-- Passage provided --
++++++++++++++++++++
AAC AAC is what Apple uses, and that's probably where you'll mainly encounter it. AAC is sort of mp3 version 2.0, in general it sounds better as the compression / de-compression techniques are better, however it is still a lossy compression. AAC also allows for DRM.
FLAC is a lossless audio compression, meaning that nothing gets lost on playback from the original. This however, takes up MUCH more space on your hard drive (see chart below), however flac is still a 40-50% reduction from the un-compressed size!
-Lossy and Lossless compressions are exactly what they sound like: lossy means some data is lost (but it's good enough to be considered useful), lossless means the un-compressed version is the same as the original.
for comparison, here are file sizes for a 5 minute song in different formats (mp3's & aac's are bitrate then sample rate)
mp3 128 / 44.1 == 4.7mb
mp3 192 / 44.1 == 6.8mb
mp3 320 / 44.1 == 11.3mb
aac 128 / 44.1 == 5.4mb
aac 256 / 44.1 == ??? (don't have any yet, guessing ~13mb)
flac == 122mb :-D
Dolby Digital Yep, Dolby Digital is an audio format (AC-3) which is a lossy compression supporting up to 6 channels of sound. For in-depth information go here
DTS An alternative to Dolby Digital, it is owned by DTS Inc.
THX, THX is NOT an audio format like DD and DTS, rather it is a 'quality standard' of which there are many levels. THX in a movie theater is very different from THX on home media because in a theater, THX Inc. provides special crossover circuitry so there is something being 'sold', for everything else it's really nothing more than something for the marketing people to throw around. Remember, THX is from George Lucas (sort of) and he gave us Jar-Jar Binks, 'quality' is relative here...
Part III: Going from bits to a wave
Now we're going to connect part 1 (the speaker) to part 2 (the data)! Isn't this just super-exciting? Don't you wish your textbooks would occasionally ask if you were having fun? Weee.
Digital audio becomes analog audio through a cryptically named device: the DAC (digital to analog converter).
The inputs AND outputs of a DAC are low-voltage (remember, computers use really small voltages), we want them to be big voltages so they're nice and loud, for that we use an amplifier (amp) which simply turns .001 volts into 10 volts without changing anything else about the signal (well, sort of...).
The DAC and AMP(s) can make or break a system. You can get them really cheap (integrated sound card) or spend hundreds of dollars for just the DAC. I suggest reading around on Head-Fi and A/V Science (AVS) as both boards have thousands of threads on DACS & AMPs (as do we!).
A good DAC will accurately translate digital into analog, it sounds simple but the circuit to do so gets quite complex.
++++++++++++++++++++
-- Exercise requirements --
Edit the audio formats text from "AAC AAC is what" to "as the original.", inclusive, replacing "hard drive" with "disk", and give that stretch in full. The material after this point is separate from the text above.

Records drawn from a dataset
++++++++++++++++++++
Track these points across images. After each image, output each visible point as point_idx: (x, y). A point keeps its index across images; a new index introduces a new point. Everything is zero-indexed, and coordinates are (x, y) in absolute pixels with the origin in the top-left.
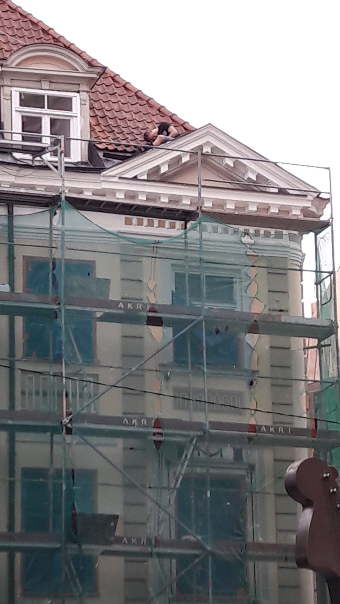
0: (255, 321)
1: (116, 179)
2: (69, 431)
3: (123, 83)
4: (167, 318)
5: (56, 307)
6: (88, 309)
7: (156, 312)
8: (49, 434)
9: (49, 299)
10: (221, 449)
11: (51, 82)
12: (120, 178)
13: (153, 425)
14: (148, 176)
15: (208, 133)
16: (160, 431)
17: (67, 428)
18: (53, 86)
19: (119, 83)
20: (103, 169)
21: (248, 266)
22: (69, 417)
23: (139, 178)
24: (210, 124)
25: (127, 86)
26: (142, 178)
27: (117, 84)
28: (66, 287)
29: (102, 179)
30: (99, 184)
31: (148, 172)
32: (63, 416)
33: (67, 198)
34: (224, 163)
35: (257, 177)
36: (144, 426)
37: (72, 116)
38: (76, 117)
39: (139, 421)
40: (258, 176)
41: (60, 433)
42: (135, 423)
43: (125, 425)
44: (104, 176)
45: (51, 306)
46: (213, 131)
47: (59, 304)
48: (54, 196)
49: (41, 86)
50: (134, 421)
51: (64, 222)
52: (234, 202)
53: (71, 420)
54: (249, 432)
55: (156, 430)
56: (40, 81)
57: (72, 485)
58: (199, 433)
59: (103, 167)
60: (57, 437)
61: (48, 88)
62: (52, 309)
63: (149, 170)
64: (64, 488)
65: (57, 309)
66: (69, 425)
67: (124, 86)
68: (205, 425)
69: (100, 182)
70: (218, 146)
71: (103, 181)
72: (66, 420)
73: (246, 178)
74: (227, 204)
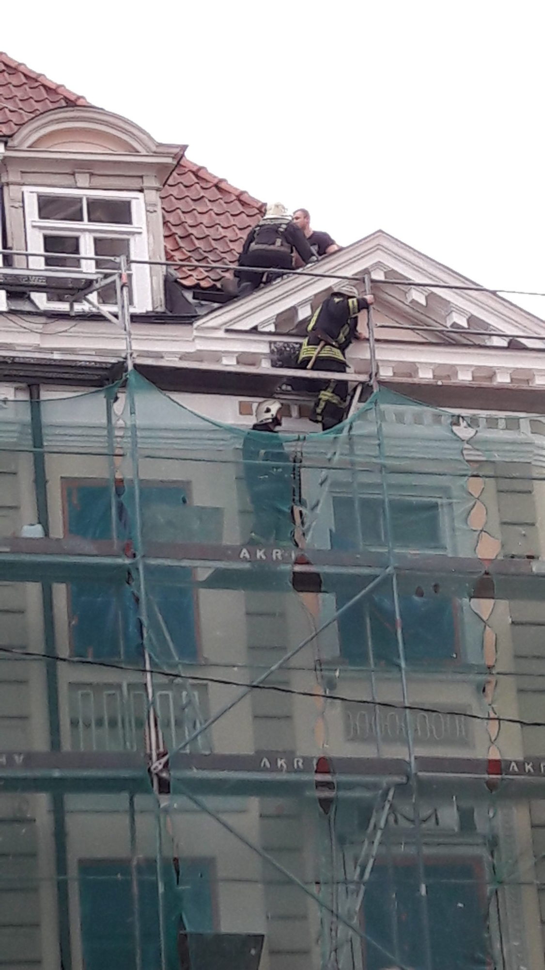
++++++++++++++++++++
-- Finished exercise --
AAC AAC is what Apple uses, and that's probably where you'll mainly encounter it. AAC is sort of mp3 version 2.0, in general it sounds better as the compression / de-compression techniques are better, however it is still a lossy compression. AAC also allows for DRM.
FLAC is a lossless audio compression, meaning that nothing gets lost on playback from the original. This however, takes up MUCH more space on your disk (see chart below), however flac is still a 40-50% reduction from the un-compressed size!
-Lossy and Lossless compressions are exactly what they sound like: lossy means some data is lost (but it's good enough to be considered useful), lossless means the un-compressed version is the same as the original.